Industrial production increased for the first time in six months in November, signaling that the export-led recovery will regain traction.

Factory output climbed 1 percent from October, when it dropped 2 percent, the Ministry of Trade, Economy and Industry said Tuesday. The median estimate of 29 economists in a survey was for a 0.9 percent gain.

The report eases concern that companies will further scale back production as government stimulus steps fade. Exports withstood a yen near 15-year highs to grow faster for the first time in nine months in November, supported by demand from China, government data showed last week.

Honda Motor Co. is among the companies increasing output to meet demand.

"It's nice to end the year with some good economic news," said Akiyoshi Takumori, chief economist at Sumitomo Mitsui Asset Management Co. "Japan's still in a soft patch, but today's report signals there will be better times ahead, driven by the global recovery."

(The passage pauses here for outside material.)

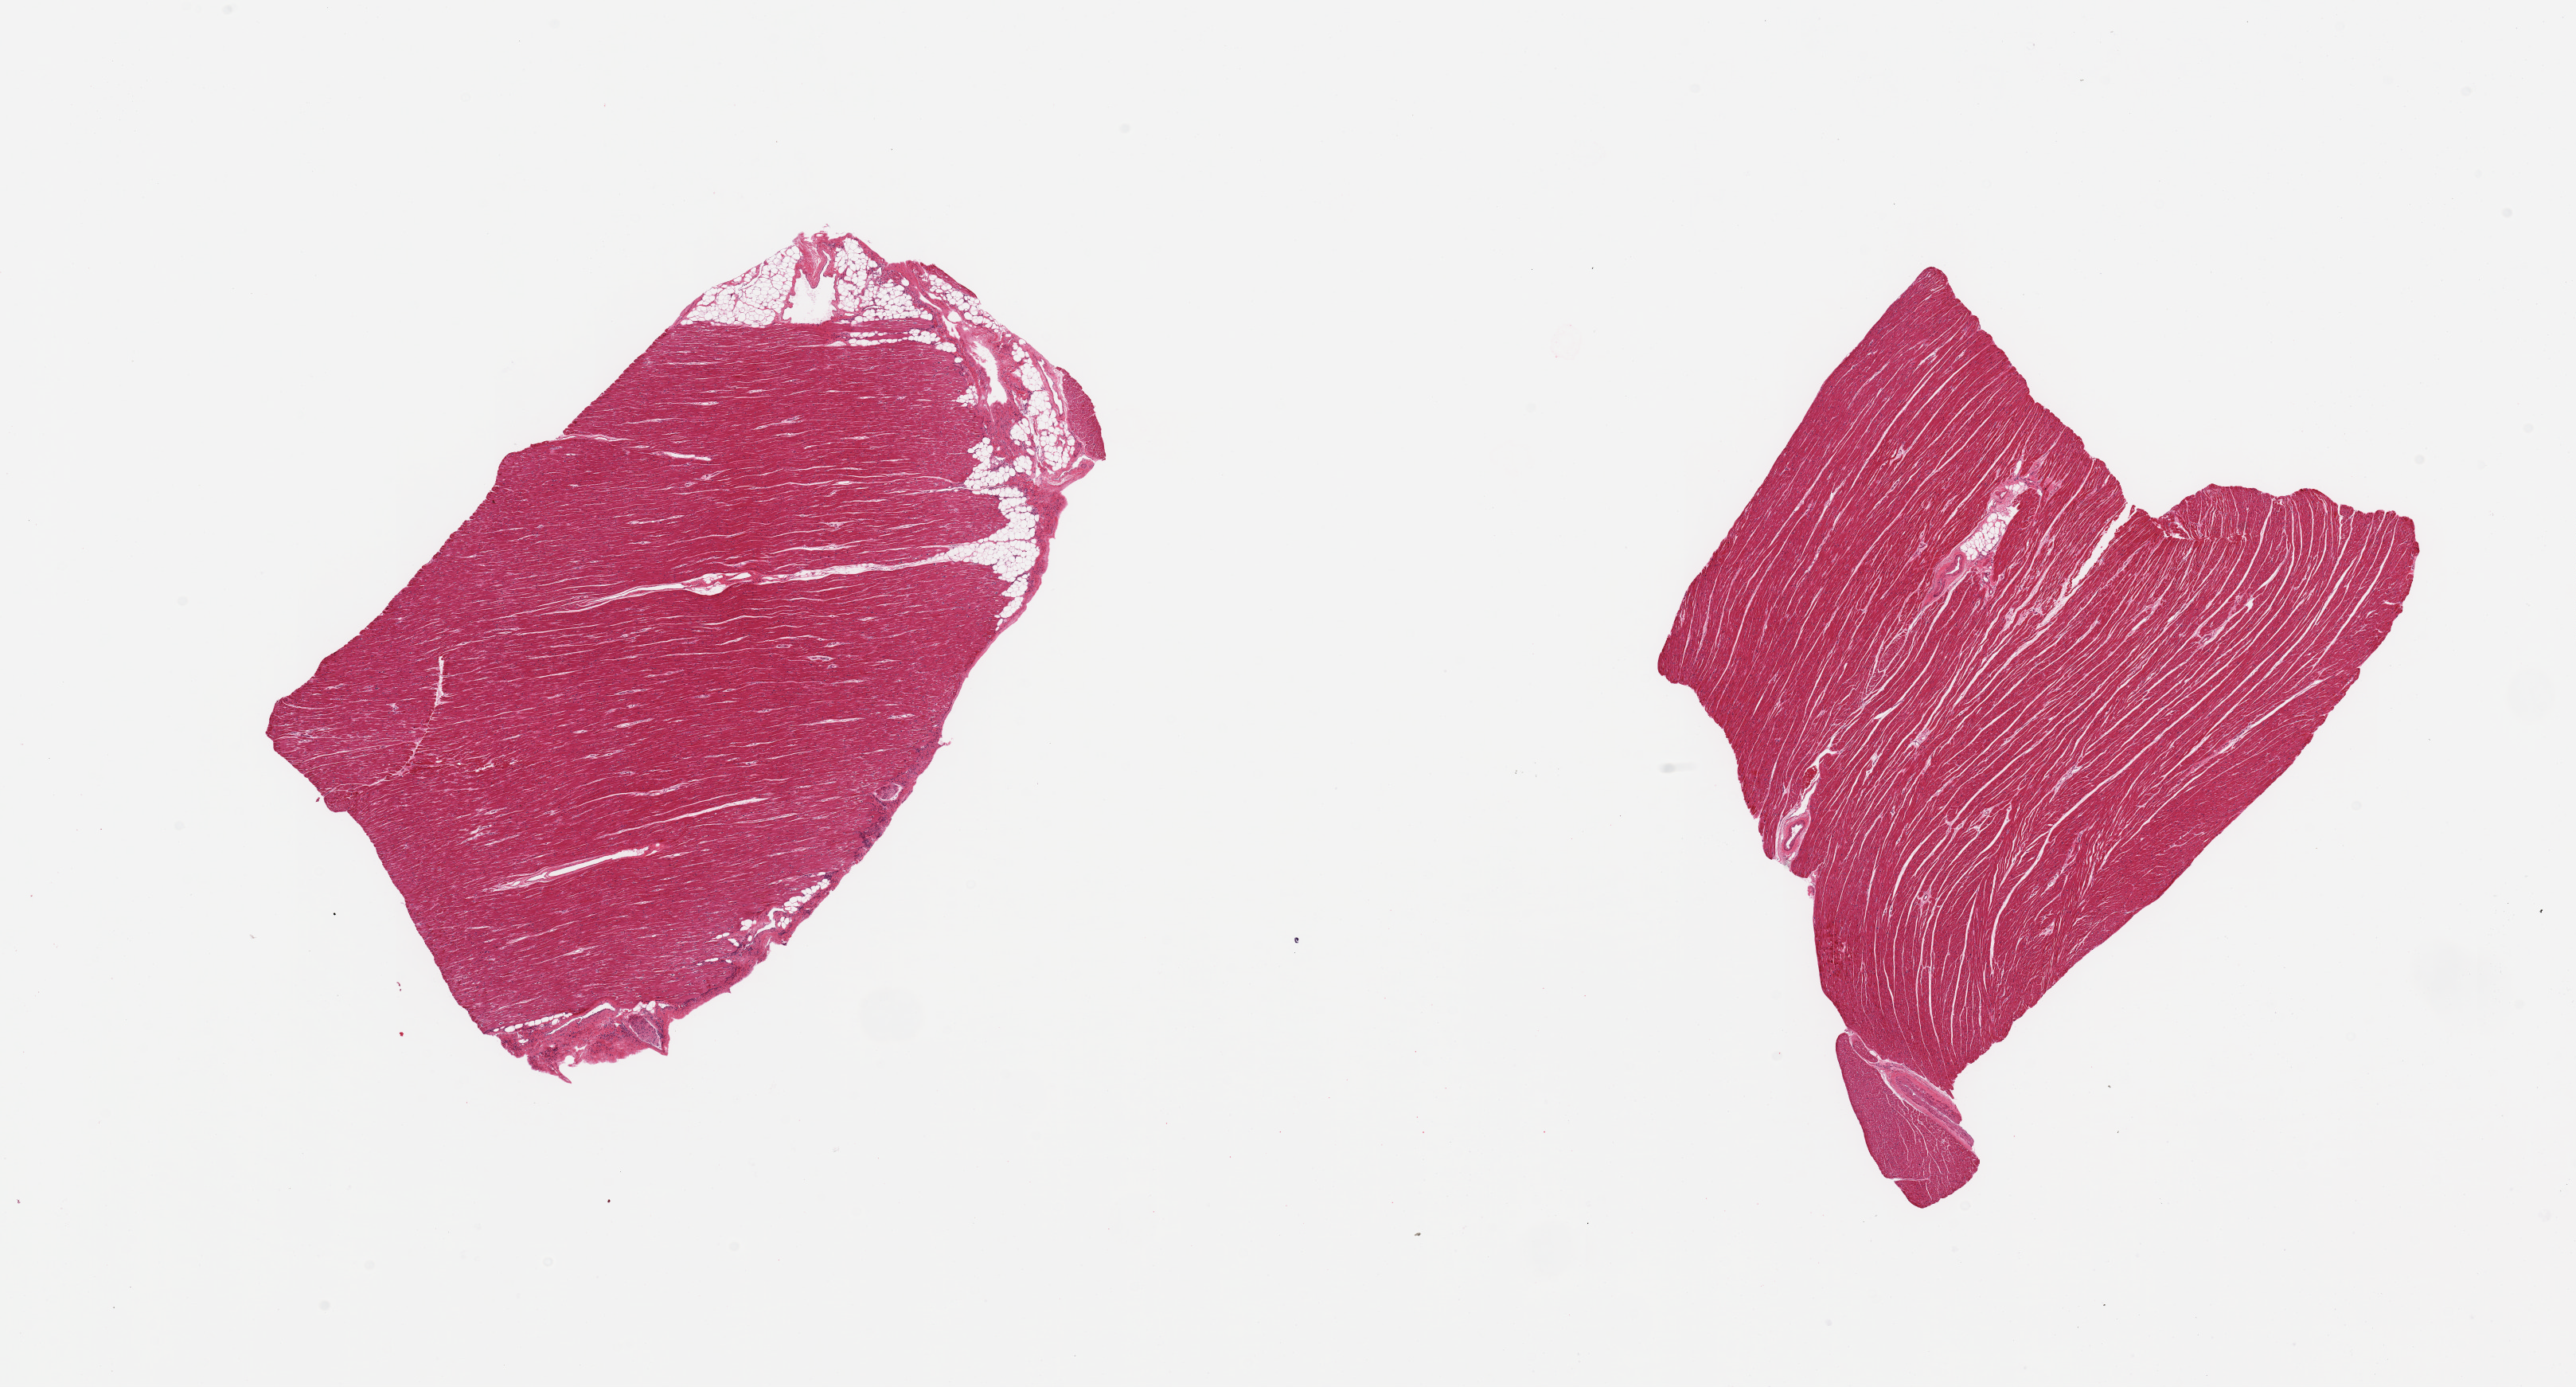
H&E whole-slide image — low-resolution overview of the scanned area, about 25.6 x 13.8 mm. PAXgene-fixed paraffin-embedded (PFPE) section. Sampled site (target tissue): heart. Donor tissue sample. Female donor.
Reviewer comment on this tissue sample: 2 pieces, mild interstitial fibrosis; ~10% epicardial fat.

Output of transport equipment advanced for the first time since March and production of electronic parts and devices gained for the first time since May, according to the METI report. Overall production in October fell by the most since February 2009 as the government's subsidy program to buy fuel-efficient cars ended in September, prompting automakers to cut output.

"Production was impressive and shows the global recovery is firmly in place," said Takehiro Sato, chief Japan economist at Morgan Stanley MUFG Securities Co. "Japan's recovery is gradually improving after a pause."

Shipments of flat-panel televisions rose in November as shoppers took advantage of stimulus programs to purchase consumer electronics, the METI showed. The incentives were reduced in December.

A separate report Tuesday showed that retail sales rose 1.3 percent in November, beating economists' forecasts for a 0.4 percent advance. Core consumer prices excluding fresh food slid 0.5 percent.

Manufacturers said they plan to increase output 3.4 percent in December and 3.7 percent in January, a government survey included in Tuesday's output report showed.

"An increase in the output forecasts will likely strengthen optimism that production will pick up earlier than expected," said Yoshiki Shinke, senior economist at Dai-ichi Life Research Institute.

A December output figure in line with the forecasts will result in production sliding about 1.6 percent this quarter, the second consecutive drop, the government said.

Komatsu Ltd., Asia's largest maker of construction equipment, said this month it is selling more excavators in China than it expected this quarter as the government aims to develop its interior regions. Honda said Chinese output rose 2.7 percent from a year earlier in November.

China's industrial output gained more than economists' forecast in November from a year earlier. In the U.S., the economy expanded at a 2.6 percent annual rate in the third quarter, marking a pickup in growth.

"We expect production to remain sluggish through the January-March period but do not anticipate a double dip," said Kyohei Morita, chief economist at Barclays Capital in Tokyo. If China maintains robust growth and the U.S. rebounds, "we believe Japanese exports will hold their ground in 2011, helping to support production."